Tracy’s Teaser Review
I loved this brutal, beautiful horror poetry from Donna Lynch. Almost all of these pieces were 4-5 stars for me. The longer ones are stunning; however, it was the brief ones that damaged me. The selections of just a few lines, or even a single page, boast an unparalleled stark brutality.
Click here to see Tracy’s full review at Goodreads.
Things We Lost In The Fire Stories by Mariana Enriquez
In these wildly imaginative, devilishly daring tales of the macabre, internationally bestselling author Mariana Enriquez brings contemporary Argentina to vibrant life as a place where shocking inequality, violence, and corruption are the law of the land, while military dictatorship and legions of desaparecidos loom large in the collective memory. In these stories, reminiscent of Shirley Jackson and Julio Cortázar, three young friends distract themselves with drugs and pain in the midst a government-enforced blackout; a girl with nothing to lose steps into an abandoned house and never comes back out; to protest a viral form of domestic violence, a group of women set themselves on fire.

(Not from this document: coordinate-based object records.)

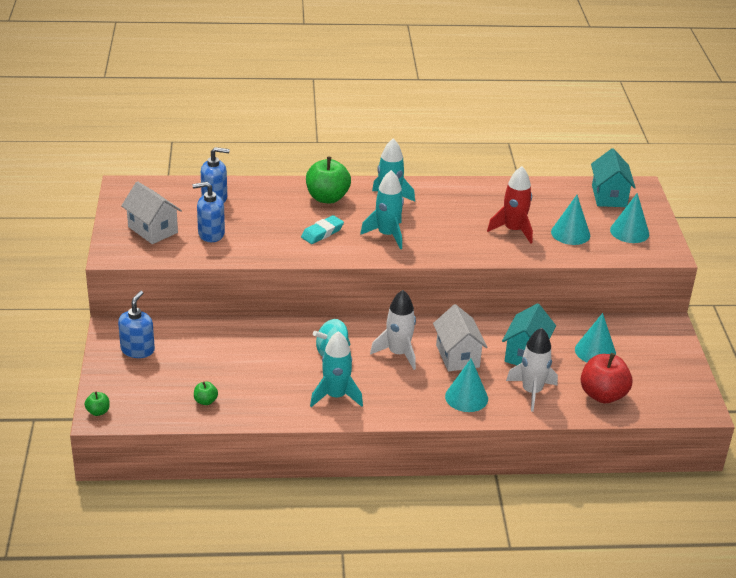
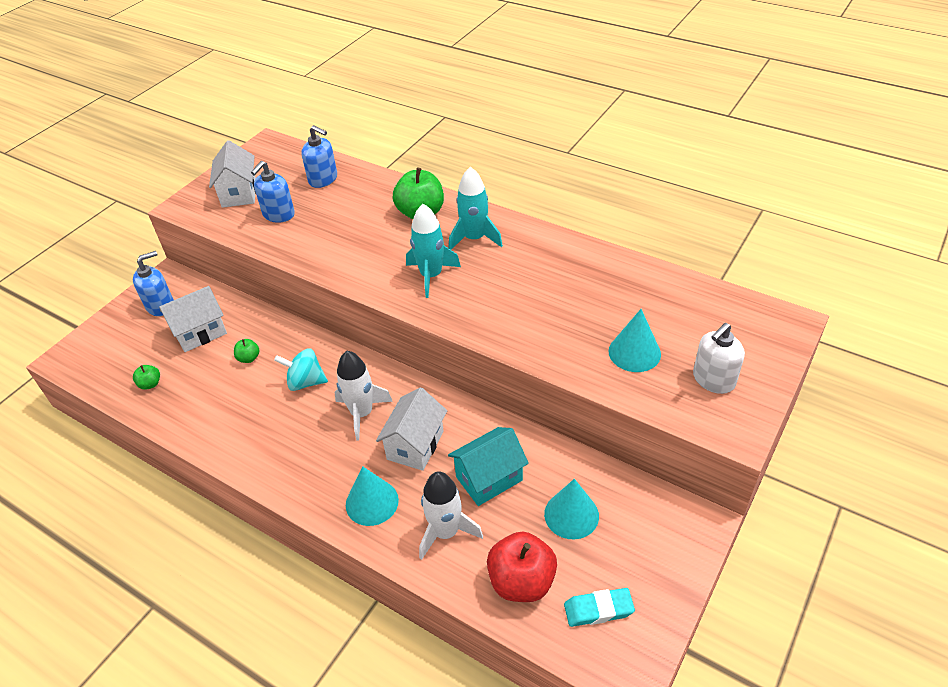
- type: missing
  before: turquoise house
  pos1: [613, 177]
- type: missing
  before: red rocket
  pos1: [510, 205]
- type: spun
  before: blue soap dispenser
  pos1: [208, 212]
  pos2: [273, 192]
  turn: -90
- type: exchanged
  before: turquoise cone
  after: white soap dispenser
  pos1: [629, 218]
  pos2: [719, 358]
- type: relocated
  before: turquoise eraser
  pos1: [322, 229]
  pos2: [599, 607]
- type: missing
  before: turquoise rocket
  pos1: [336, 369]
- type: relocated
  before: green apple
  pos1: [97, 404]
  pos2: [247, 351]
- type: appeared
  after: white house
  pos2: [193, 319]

But alongside the black magic and disturbing disappearances, these stories are fueled by compassion for the frightened and the lost, ultimately bringing these characters—mothers and daughters, husbands and wives—into a surprisingly familiar reality. Written in hypnotic prose that gives grace to the grotesque, Things We Lost in the Fire is a powerful exploration of what happens when our darkest desires are left to roam unchecked, and signals the arrival of an astonishing and necessary voice in contemporary fiction.
Toni’s Teaser Review
I think that each story gives you a small glimpse into some of the political and social unrest in Argentina wrapped in horror stories. The stories aren’t particularly gory. But personally, I think that is more horror in the everyday that is discussed in each of the stories. There is so much to the backstories where the stories are taking place that I was very glad there was information about the landscape in Argentina while the author was growing up.